LLM vs SLM: What’s the Difference?
Think of SLMs as the portable camping stove to an LLM’s fully-equipped commercial kitchen. An SLM is a flexible but complexity-constrained tool — you could make a mean stew, but probably not bake a wedding cake. The trade-off is obvious, though: An SLM can be taken almost anywhere. Quite literally, it can go in your pocket (on a smartphone). An LLM, by contrast, can cook up essentially anything, but requires a large stationary footprint, a huge upfront investment, and comes with very high operating costs. LLMs also don’t make economic sense unless deployed at massive scale, while SLMs can be feasible even when deployed at the individual device level.

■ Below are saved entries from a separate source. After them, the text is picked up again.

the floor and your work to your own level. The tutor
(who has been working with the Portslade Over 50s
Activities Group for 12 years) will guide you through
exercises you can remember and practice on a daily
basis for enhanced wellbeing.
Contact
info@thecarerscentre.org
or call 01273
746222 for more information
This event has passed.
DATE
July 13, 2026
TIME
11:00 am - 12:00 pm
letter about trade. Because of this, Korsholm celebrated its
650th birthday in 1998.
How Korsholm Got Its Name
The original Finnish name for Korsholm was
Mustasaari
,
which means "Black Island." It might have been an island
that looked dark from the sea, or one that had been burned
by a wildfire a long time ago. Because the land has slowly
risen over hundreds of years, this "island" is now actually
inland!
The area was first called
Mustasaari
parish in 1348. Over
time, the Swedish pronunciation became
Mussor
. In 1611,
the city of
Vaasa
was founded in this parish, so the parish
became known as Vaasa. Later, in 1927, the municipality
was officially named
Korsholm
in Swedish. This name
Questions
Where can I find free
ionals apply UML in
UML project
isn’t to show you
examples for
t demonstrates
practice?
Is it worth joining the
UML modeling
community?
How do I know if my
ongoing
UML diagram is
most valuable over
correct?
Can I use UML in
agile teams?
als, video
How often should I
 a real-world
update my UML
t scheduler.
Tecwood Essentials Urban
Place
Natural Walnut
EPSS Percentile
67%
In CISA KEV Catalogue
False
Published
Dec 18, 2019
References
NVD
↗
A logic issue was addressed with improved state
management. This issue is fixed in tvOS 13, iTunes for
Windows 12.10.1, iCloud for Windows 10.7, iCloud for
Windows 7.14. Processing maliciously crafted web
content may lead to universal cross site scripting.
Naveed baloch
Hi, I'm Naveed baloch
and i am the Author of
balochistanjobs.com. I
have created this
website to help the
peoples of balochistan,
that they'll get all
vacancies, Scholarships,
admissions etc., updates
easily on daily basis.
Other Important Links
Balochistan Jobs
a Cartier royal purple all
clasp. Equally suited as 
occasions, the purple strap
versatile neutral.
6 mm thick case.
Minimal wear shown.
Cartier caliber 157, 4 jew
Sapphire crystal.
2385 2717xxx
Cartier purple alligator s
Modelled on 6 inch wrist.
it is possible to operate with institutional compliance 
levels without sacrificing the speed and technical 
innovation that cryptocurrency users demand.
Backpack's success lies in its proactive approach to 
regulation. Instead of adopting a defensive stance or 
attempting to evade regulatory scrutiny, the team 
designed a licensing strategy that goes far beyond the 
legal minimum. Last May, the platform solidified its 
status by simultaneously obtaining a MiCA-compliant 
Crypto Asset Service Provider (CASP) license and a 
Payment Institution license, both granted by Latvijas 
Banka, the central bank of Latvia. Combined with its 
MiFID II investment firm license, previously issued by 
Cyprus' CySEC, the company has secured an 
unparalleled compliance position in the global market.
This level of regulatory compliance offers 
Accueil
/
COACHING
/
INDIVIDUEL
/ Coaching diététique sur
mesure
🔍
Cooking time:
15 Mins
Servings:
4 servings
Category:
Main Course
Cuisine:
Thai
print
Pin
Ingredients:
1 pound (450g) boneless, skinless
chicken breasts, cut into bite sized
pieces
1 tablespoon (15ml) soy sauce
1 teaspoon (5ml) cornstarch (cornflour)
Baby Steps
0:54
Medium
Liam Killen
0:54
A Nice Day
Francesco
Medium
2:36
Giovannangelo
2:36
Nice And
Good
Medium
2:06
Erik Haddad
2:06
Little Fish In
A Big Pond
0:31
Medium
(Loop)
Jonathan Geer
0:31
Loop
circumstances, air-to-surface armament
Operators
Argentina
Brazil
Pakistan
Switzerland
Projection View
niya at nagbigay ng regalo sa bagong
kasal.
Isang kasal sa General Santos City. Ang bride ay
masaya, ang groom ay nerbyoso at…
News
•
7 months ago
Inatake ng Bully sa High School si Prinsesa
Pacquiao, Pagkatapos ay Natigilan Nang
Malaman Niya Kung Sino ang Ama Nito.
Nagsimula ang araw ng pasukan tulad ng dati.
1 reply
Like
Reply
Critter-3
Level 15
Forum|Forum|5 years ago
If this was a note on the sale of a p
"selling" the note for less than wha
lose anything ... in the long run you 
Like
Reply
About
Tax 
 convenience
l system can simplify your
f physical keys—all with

One of the key differentiators for SLM end use cases when compared to LLMs is the ability to run on-device. Laptops and even many smartphones can effectively run an SLM, whereas LLMs require server-grade or data center hardware to be leveraged effectively. SLMs could allow AI features to be enabled for consumers and businesses without the need to tap cloud infrastructure — a potentially huge cost-savings for enabling end AI use cases in the scope of SLMs.
Running costs cannot be overstated when it comes to comparing SLMs and LLMs, either. LLMs require vast amounts of electricity just for the training process of the model — OpenAI spent over $100 million training GPT-4. It is generally assumed that most LLMs run as deeply unprofitable services right now because of their immense resource consumption relative to business value provided. (Over time, these economics will improve, though.)
SLMs, by comparison, use a tiny fraction of those resources, and can spread that consumption across the entire user base. An SLM deployed on a smartphone has an effective “operating cost” of the amount of money the customer spends charging a phone, plus the occasional cost of training and delivering updates to the model. Even training an SLM is far cheaper — what takes days or weeks for an LLM takes minutes or hours for an SLM, and on far less expensive hardware.
How Will SLMs Be Used in the Future?
The future of SLMs seems likely to manifest in end device use cases — on laptops, smartphones, desktop computers, and perhaps even kiosks or other embedded systems. Imagine a check-in kiosk at a doctor’s office that can use a camera to read your insurance or ID card, ask you questions about the reason for your visit with voice input, and provide you with answers to questions about the facility (where’s the bathroom, how long is the wait typically, what’s my doctor’s name). Or, think about shopping at a big box store and walking up to an automated stock-checking robot, asking it where the coconut milk is, and instantly getting a reply with in-store directions shown on a display. In an enterprise setting, an SLM could be connected to a corporate knowledge base and organizational chart, connecting the dots between projects and stakeholders that typically require tedious outreach and repetitive asking and answering of questions. This SLM could run directly inside the corporate chat service on your smartphone.
Whatever the future holds, both SLMs and LLMs will likely be a part of it — their roles are distinctly suited for certain use cases, though overlap may exist between the two from time to time.